• [EXTRAIT DE PAGE]:

▶

Les errements de la politique de mobilité: entretien avec André Broto
André Broto est un expert reconnu en France et à l’international sur les questions de mobilité routière, et plus largement encore sur le thème des transports. Ingénieur civil des Ponts et Chaussées et il est l’auteur du livre de référence « Transports : les oubliés de la République » (Editions Eyrolles). Dans cette interview André Broto souligne l’injonction contradictoire à laquelle sont confrontés les pouvoirs publics : la nécessité d’améliorer la mobilité tout en prenant en compte les défis climatiques. Pour lui tout passe par une politique ambitieuse de décarbonation de la route, aujourd’hui complétement délaissée par les différentes mesures gouvernementales. Seule une politique ambitieuse sur ce plan et sur l’ensemble du territoire pourra permettre de faire face aux défis du 21e siècle.     


Dans votre ouvrage « Transports : les oubliés de la République » vous parlez de « l’intelligence de la route ». En quoi la route est-elle intelligente ? Et l’est-elle plus que d’autres moyens de transport ?

Prenons comme exemple, pour commencer, le métro. C’est un système brillant, conçu par des ingénieurs, avec une infrastructure qui forme un « tout » très optimisé. Ces ingénieurs ont conçu simultanément l’infrastructure : les rails, le véhicule – c’est-à-dire les métros, et le système d’exploitation. Un système remarquable et qui fonctionne très bien, mais qui est finalement assez fermé aux innovations. Tout est tellement optimisé et tellement imbriqué qu’il est difficile de dire « tiens, on va sortir des rails pour aller se promener ailleurs, … ».

◀

• [DONNÉES BRUTES]:
▶

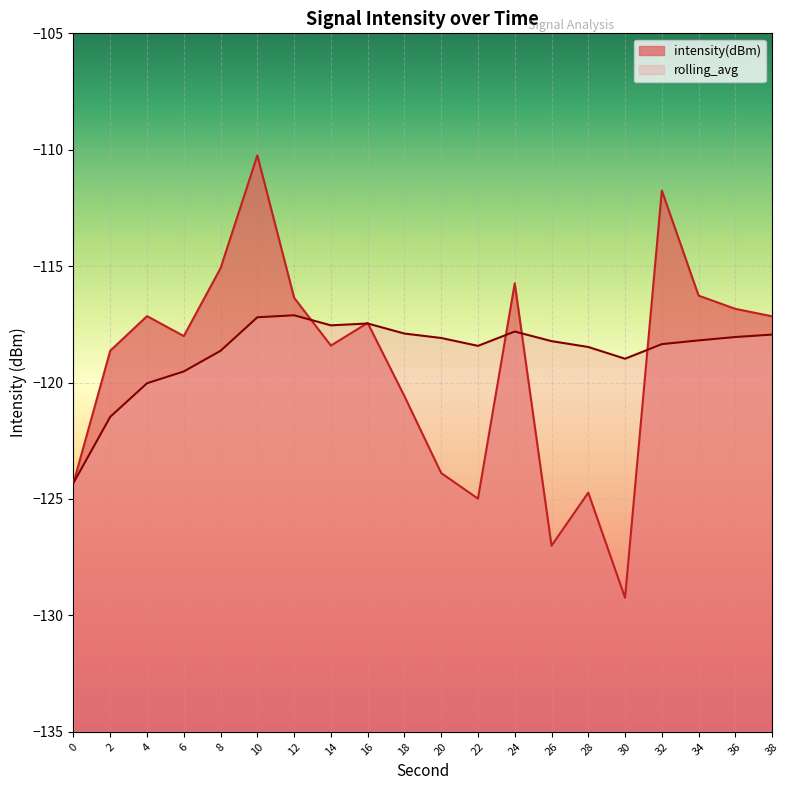

What is the total value across all series at 38?

-235.1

◀

• [PROBLÈMES À RÉSOUDRE]:
A: Réécrivez l'entretien avec André Broto de « Les errements de » à « du 21e siècle. » en remplaçant « décarbonation » par « électrification ».
B: D'après l'entretien avec André Broto, de quelle formation est-il issu ?
C: Rédigez la suite de l'entretien avec André Broto à partir de sa dernière phrase.

• [RÉPONSES AUX PROBLÈMES]:
A:
Les errements de la politique de mobilité: entretien avec André Broto
André Broto est un expert reconnu en France et à l’international sur les questions de mobilité routière, et plus largement encore sur le thème des transports. Ingénieur civil des Ponts et Chaussées et il est l’auteur du livre de référence « Transports : les oubliés de la République » (Editions Eyrolles). Dans cette interview André Broto souligne l’injonction contradictoire à laquelle sont confrontés les pouvoirs publics : la nécessité d’améliorer la mobilité tout en prenant en compte les défis climatiques. Pour lui tout passe par une politique ambitieuse de électrification de la route, aujourd’hui complétement délaissée par les différentes mesures gouvernementales. Seule une politique ambitieuse sur ce plan et sur l’ensemble du territoire pourra permettre de faire face aux défis du 21e siècle.

B: Il est ingénieur civil des Ponts et Chaussées.

C:
Alors que la route, elle, est extrêmement flexible. Pendant la Première Guerre mondiale, pour alimenter le front, l’intendance prévoyait des voies ferrées parce qu’il fallait amener des charges très lourdes, de grandes quantités de nourriture et de munitions. Et à Verdun, un général a eu une idée bizarre : il s’est dit « la voie ferrée, ils vont nous la bombarder et une fois détruite, il faut un certain temps pour la rétablir… Pourquoi ne pas faire des routes ? ». Tout le monde a trouvé ça étrange mais comme il était têtu, il a fait sa route. Il faut savoir que cette route, appelée plus tard la Voie Sacrée, avait des tas de cailloux disposés tout le long. Et quand un obus détruisait la route, l’obstacle était contourné, les trous bouchés, et les camions de l’armée continuaient de passer. C’était donc très souple, très résilient.
Aujourd’hui, les innovations sont partout. Il y a des innovations qui portent sur les moteurs – au gaz, à l’hydrogène, à l’électricité ; sur les véhicules, quatre roues, deux roues, trottinettes, … Et sur les services aussi, qui sont de plus en plus variés : voies réservées aux bus, parkings de covoiturage…
La route est une infrastructure très adaptable et très accueillante à l’innovation. Elle s’est affranchie des modes, à un mode de transport ou à une mode.
 

Comment expliquez-vous le fait que la route soit le « maillon faible » des politiques de transport quand bien même elle est incontournable dans la vie quotidienne de dizaines de millions de Français ?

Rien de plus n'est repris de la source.